Which is why, for those in search of a reality check, the services of a disinterested outsider, like an executive coach, makes a whole lot of sense. Admitting to insecurities or asking for help isn’t an option at work or at home, where there’s pressure to keep up with the Joneses. But with a coach, who is outside your sphere and has nothing to gain from seeing you stumble, you can let your guard down. “It’s a relief,” says Gruman.
Most firms will offer you a choice of coaches so that you can choose the one whose background and approach fit what you’re looking for. If you want to bounce business ideas off your coach, you’ll want someone with a business background. For “soft” issues, someone with a background in psychology or counselling, like Toronto executive coach Katherine Vanderberg, might be right for you.
Vanderberg, a partner at the firm Feldman Daxon, recalls working with a vice-president of operations who bemoaned the all-consuming nature of his career. “He was trying to do it all — he was trying to be a VP but also trying to stay hands-on.” Through discussions with the VP, and so-called “360-degree interviews” with a number of other people in his company, she determined that the executive’s long office hours were a way of compensating for his lack of a personal life. “We recognized that as a problem and then put an action plan together to help him get more balance.” Similarly, Stern helped a client who realized he was missing out on his children’s upbringing. Together, they determined “one of his objectives was to attend 75% of his kid’s hockey games.”
The cost of coaching can vary. Queen’s University Executive Coaching Service runs about $4,500 over six months, which includes two hours a month of one-on-one conversation with the coach of your choice, plus as many follow-up emails as you need. At Feldman Daxon, the price tag is steeper — $10,000 to $20,000 — but includes a little more face time: meetings up to 90 minutes twice a month, then phone calls every other week to check in on your progress.

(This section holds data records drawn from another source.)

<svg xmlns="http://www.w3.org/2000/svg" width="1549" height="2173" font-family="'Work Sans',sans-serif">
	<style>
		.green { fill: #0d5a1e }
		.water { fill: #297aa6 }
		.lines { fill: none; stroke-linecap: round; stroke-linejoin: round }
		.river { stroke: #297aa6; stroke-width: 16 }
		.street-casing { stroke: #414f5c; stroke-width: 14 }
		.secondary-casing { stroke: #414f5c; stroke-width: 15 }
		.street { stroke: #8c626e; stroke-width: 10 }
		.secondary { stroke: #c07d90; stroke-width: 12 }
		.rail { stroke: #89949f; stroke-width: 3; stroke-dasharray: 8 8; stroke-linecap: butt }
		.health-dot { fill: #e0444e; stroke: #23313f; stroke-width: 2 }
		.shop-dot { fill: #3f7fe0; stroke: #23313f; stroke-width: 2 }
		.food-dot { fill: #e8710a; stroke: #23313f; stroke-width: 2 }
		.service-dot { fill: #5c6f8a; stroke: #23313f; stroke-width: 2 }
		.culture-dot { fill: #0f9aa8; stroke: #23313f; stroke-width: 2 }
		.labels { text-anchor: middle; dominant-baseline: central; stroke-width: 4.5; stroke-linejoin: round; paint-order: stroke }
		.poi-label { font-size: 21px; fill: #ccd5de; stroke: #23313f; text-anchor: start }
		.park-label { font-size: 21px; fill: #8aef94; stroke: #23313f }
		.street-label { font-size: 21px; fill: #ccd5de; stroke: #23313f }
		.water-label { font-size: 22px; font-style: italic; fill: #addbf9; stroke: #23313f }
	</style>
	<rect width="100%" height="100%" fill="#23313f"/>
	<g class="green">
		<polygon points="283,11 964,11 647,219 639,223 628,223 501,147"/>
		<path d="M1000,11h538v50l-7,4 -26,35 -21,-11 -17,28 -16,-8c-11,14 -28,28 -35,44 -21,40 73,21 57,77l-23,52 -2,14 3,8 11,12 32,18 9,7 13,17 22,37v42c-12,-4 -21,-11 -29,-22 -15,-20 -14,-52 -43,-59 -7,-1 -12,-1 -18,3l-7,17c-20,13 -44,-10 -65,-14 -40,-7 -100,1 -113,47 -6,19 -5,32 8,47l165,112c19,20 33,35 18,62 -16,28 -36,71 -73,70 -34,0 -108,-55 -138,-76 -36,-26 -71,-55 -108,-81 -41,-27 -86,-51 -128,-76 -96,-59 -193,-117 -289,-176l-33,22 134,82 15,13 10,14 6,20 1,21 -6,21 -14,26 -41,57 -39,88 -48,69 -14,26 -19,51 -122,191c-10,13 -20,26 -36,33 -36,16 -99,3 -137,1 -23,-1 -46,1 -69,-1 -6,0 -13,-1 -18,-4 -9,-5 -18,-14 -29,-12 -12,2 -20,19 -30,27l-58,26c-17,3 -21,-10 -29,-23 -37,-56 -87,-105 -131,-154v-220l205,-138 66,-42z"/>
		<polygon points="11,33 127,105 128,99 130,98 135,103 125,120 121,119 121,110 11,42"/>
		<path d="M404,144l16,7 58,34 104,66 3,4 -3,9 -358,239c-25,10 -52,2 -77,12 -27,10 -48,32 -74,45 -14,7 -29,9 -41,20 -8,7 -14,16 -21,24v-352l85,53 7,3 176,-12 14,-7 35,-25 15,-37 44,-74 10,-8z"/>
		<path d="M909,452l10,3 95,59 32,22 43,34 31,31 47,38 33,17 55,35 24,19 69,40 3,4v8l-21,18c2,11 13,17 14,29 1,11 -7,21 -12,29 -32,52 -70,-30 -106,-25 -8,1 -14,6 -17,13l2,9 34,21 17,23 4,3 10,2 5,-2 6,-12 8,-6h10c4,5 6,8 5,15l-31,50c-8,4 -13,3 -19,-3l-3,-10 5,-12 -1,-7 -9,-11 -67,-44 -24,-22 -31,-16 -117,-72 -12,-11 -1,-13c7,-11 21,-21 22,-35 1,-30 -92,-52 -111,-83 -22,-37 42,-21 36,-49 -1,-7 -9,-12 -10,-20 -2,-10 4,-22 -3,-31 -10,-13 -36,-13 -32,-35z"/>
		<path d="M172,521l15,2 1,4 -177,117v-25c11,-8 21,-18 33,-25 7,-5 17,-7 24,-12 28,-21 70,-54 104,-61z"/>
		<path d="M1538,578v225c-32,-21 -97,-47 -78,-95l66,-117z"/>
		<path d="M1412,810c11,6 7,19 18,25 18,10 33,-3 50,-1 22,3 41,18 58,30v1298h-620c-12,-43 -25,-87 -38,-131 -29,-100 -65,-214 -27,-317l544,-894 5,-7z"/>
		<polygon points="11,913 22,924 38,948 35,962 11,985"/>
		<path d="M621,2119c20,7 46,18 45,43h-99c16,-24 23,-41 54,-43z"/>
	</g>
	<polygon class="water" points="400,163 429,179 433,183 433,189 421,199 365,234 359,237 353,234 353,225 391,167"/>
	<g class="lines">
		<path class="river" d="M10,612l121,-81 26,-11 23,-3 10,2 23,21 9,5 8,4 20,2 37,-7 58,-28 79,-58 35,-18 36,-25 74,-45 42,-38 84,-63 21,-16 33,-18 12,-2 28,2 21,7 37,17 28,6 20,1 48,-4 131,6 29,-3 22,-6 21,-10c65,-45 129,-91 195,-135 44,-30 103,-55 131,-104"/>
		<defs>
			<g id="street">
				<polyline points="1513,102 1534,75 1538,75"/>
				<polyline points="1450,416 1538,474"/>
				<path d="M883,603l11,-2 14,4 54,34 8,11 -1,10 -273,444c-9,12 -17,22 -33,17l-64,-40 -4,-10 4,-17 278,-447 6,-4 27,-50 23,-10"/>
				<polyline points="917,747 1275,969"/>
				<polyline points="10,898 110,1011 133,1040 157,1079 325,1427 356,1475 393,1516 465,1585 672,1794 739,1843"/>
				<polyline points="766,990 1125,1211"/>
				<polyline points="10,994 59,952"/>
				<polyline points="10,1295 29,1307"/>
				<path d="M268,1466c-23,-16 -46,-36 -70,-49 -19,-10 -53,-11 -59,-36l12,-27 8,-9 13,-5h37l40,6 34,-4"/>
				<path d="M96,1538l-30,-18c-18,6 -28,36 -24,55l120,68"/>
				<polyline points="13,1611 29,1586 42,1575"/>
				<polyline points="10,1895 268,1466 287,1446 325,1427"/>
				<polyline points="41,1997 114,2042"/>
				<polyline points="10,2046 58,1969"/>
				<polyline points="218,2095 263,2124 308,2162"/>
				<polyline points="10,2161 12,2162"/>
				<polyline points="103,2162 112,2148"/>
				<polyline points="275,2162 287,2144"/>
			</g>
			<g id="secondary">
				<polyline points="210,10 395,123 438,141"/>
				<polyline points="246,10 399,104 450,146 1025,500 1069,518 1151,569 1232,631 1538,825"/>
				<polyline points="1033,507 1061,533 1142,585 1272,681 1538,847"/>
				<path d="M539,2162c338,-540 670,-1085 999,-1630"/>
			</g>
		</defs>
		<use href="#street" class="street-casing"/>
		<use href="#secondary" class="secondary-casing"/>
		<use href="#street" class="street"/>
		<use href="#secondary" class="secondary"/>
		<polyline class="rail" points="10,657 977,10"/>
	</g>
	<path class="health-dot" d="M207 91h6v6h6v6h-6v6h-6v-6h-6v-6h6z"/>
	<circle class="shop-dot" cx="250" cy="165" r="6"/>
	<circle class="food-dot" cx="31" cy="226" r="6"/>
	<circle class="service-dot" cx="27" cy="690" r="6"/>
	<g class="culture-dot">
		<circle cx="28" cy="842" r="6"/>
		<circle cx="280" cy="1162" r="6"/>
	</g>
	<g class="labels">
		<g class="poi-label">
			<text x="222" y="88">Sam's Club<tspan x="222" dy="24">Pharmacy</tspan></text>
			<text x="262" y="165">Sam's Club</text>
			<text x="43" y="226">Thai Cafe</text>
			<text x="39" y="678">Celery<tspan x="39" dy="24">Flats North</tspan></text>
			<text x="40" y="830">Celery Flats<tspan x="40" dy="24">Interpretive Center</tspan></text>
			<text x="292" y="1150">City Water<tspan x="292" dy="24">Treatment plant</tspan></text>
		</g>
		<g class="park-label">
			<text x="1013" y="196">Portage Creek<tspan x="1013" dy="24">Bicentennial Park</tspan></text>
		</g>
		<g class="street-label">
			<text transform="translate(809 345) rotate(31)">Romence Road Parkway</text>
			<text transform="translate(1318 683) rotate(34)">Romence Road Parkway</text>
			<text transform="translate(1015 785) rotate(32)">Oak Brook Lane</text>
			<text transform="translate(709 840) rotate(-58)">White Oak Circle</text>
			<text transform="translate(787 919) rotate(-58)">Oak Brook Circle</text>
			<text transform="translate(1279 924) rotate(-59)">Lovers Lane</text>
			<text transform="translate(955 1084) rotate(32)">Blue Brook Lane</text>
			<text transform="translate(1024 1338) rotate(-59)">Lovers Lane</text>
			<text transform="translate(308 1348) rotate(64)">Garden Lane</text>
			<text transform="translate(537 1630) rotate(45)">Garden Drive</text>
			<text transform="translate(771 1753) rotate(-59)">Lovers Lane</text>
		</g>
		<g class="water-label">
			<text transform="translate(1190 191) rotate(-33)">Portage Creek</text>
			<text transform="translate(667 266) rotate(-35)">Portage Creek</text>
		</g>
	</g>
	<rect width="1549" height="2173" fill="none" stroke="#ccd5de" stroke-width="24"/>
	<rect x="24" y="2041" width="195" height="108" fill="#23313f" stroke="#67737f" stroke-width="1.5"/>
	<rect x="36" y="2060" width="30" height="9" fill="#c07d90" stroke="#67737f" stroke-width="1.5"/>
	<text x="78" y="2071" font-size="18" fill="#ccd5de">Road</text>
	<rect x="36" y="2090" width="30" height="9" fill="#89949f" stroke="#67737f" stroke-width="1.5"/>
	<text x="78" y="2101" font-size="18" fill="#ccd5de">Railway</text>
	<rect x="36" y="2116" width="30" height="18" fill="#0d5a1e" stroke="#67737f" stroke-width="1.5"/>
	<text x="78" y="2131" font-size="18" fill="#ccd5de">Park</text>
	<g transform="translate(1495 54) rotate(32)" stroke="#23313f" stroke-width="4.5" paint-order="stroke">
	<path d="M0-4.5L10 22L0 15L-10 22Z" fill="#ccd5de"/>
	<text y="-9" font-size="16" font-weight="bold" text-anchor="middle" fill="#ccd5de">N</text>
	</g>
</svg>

Some execs, like Barbara Judt, stumble upon the personal benefits of these services after being sent to one on the corporate tab for “professional development” purposes. The Winnipeg grain industry executive, who’s been taking time off since receiving her severance package, liked the result so much that she sought out a coach on her own dime to help her change directions in her career. “I knew coaching would help me accelerate my transition and help me sharpen my focus better than me trying to figure it out on my own,” she says. Vanderberg notes that many of the clients she’s helped to achieve specific goals continue to check in with her about smaller stuff months and even years after the fact.
If you’re new to the concept of coaching, a quick Internet search using the keywords “executive coach (your city)” will probably turn up at least a dozen options. Keep in mind that a coach is not a mental health professional, so if your problems run deeper — your decision-making skills are cloudy, or you turn to alcohol or drugs to cope — Gruman suggests that it may be time to ask your MD for a referral to a licensed therapist or counsellor.

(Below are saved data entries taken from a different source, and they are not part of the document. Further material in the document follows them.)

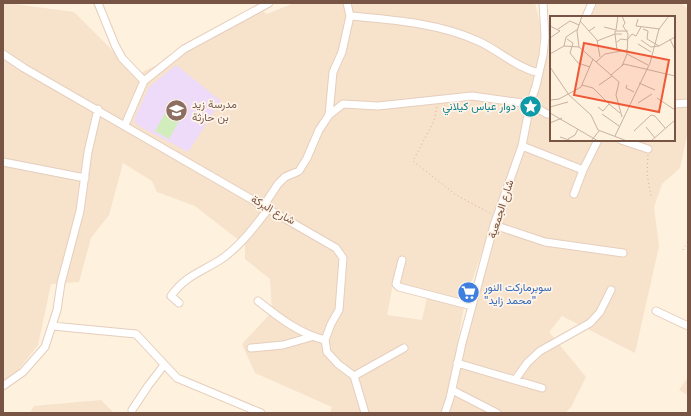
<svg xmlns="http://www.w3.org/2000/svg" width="691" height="416" font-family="'Fira Sans',Vazirmatn,sans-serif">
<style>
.residential{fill:#f7e2cc}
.education{fill:#eedbfa}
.green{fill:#d2edbc}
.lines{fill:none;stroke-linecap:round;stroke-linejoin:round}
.minor-casing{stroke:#e5cebd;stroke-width:9}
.path{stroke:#dbae97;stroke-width:1;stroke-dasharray:1 3;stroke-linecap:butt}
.minor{stroke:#fff;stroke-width:7}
.labels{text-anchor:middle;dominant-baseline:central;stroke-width:3.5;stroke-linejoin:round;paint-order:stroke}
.education-label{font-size:11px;fill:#785e54;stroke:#fff4e7;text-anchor:start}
.culture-label{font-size:11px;fill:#0d838f;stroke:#fff4e7;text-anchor:end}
.street-label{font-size:11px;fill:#775444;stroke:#fff4e7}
.shop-label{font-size:11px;fill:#366cbe;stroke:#fff4e7;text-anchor:start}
.inset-road{fill:none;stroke:#c8b2a0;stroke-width:1}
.view{fill:#ef5938;fill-opacity:0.15;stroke:#ef5938;stroke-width:2}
.inset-edge{fill:none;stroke:#775444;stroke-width:2}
</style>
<rect width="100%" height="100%" fill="#fef1de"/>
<path class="residential" d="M7 3 74 12 137 75 239 22 260 9 267 14 294 3H535L541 28 538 62 523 133 464 304 393 284 387 315 422 320 427 298 464 307 445 413H330L332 407 255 373 242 344 272 312 270 279 245 259V245L195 206 157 192 152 181 123 163 109 215 91 238 79 282 51 284 38 345 13 377 3 383V5Z
M587 3H681L688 9V131L680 168 662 184 654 207 659 246 635 353 562 316 549 332 586 377 571 407 565 413H450L459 368 496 227 525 147 543 40 551 31V140H674V17H581Z
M688 377V395L679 390Z
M101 400 114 413H30L34 406Z"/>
<path class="education" d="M176 65 221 101 188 152 137 125 135 122V118L149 87Z"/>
<path class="green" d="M167 110 181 118 169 139 155 131Z"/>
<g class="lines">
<defs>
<path id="minor" d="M98 3 115 45 122 58 144 81
M350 16C393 20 438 23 478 41 500 51 515 67 539 73
M586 17 592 3
M3 54 24 68 336 248 343 258 339 310 331 324 325 340 327 352 338 364 354 376 365 413
M674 104 688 103
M329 115 333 72 342 52 350 16 347 3
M125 125 144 81 184 49 269 3
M621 140 648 149
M522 146 583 170
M3 162 85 178
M574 194 583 170 598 140
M264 205 278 184 285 177 299 171 307 158 319 130 329 115 343 104 378 106 472 96 530 104 547 114H551
M494 225 545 242 623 253
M402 260 396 284 399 287 472 306
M258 301C278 317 300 334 325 340
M179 303 171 296C185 276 201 272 220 260 240 247 255 226 269 208
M656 311 688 326
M52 326 136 334 177 378 261 413
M251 348 283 345 311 337
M457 363 542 388
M354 376 404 348
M515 380 527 363 540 351 590 323 600 312 611 290
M3 386 23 372 45 347 57 310 61 283 80 211 88 152 98 109
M452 390 497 413
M132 410 148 386 164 365
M445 413 450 398 462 343 494 225 522 146 530 104 536 86 543 55 545 37 543 3"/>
</defs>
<use href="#minor" class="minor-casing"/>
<path class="path" d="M437 107 434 121 413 161 456 195 490 213
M648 155 647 174 651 196
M683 250 688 241"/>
<use href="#minor" class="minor"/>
</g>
<defs>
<symbol id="sight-disc" viewBox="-11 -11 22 22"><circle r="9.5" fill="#0f9aa8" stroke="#fff4e7"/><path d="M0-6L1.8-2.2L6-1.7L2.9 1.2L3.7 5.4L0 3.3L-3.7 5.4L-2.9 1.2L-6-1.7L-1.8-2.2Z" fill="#fff"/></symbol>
<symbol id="school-disc" viewBox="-11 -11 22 22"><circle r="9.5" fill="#8d6e63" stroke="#fff4e7"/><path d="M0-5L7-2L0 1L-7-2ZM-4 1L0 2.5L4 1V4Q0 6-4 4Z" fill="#fff"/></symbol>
<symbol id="supermarket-disc" viewBox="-11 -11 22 22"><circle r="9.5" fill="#3f7fe0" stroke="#fff4e7"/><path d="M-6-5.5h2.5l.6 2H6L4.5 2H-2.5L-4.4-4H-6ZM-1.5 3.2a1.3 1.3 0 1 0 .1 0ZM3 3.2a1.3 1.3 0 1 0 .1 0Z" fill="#fff"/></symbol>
</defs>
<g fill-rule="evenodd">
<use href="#sight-disc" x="518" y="94" width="25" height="25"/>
<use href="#school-disc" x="164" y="98" width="25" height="25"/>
<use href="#supermarket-disc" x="456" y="280" width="25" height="25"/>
</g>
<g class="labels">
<g class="education-label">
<text x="192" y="104">مدرسة زيد<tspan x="192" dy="13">بن حارثة</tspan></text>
</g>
<g class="culture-label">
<text x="516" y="106">دوار عباس كيلاني</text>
</g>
<g class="street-label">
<text transform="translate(501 209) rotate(-72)">شارع الجمعية</text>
<text transform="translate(273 210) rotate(29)">شارع البركة</text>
</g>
<g class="shop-label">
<text x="484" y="287">سوبرماركت النور<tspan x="484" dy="13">"محمد زايد"</tspan></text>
</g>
</g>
<g transform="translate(550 16)">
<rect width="125" height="125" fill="#fef1de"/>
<path class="inset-road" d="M32 0 27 15 29 31 69 66 66 79 72 101M88 3 86 10 110 13M30 5 39 15M0 10 10 15 0 22M45 11 39 15 47 24 50 41M54 11 66 14 68 0M8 13 20 5 29 9M93 13 98 15 97 23 109 30 125 21M72 18H65V15H78M17 23 23 27 20 37 28 47 40 51M78 23 82 18 86 20 91 11M120 23 125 34M91 24 101 31 109 30M47 25 65 18 67 34M67 26 71 23 78 24M88 28 101 36M14 30 16 21 28 13M0 38 14 30 29 31M77 38 98 49M46 46 55 38 77 34M72 50 77 38 78 18 73 10 75 7 72 0M0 51 19 79 41 99 48 114 77 125M61 59 74 48 125 60M89 67 105 74M32 69 43 72 59 88 53 95 48 91M49 69 62 60M77 69 76 72 84 76M107 82 125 94M0 84 9 83 31 71 43 43M88 87 102 78M59 88 70 97M0 91 18 86M0 97 48 125M52 98 69 110M0 107 12 102M96 111 105 122M84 115 101 99 105 100 115 112M65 120 100 47 109 13 119 0M10 121 22 125M18 123 25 119 28 113M41 125 49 115M101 125 125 104"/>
<path class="view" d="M34 27 119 44 109 96 24 79Z"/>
<rect width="125" height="125" class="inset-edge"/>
</g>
<rect width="691" height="416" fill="none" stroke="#775444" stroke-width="8"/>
</svg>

Trouble is, you may not twig to the fact that you need help until you’re way, way down the rabbit hole. As Stern notes, “It’s difficult without outside intervention for someone to sit up and say, ‘I’m off the track.’” This is where a coach can come in handy. Jeff Morris, a lawyer and head of Jeff Morris Coaching in Toronto says holding his clients accountable is a big part of why coaching works. “One of my favorite questions to ask is ‘What’s the next step?’ ”
On occasion, Morris has sent clients troubled by addiction or marital breakdowns to see an appropriate mental health professional, but he believes that coaches can help most people stay on target with their goals. “Coaching offers objective feedback,” he continues. “It’s not like [confiding in] friends and family, who have different agendas. The coach’s only agenda is to help the client reach his goals.”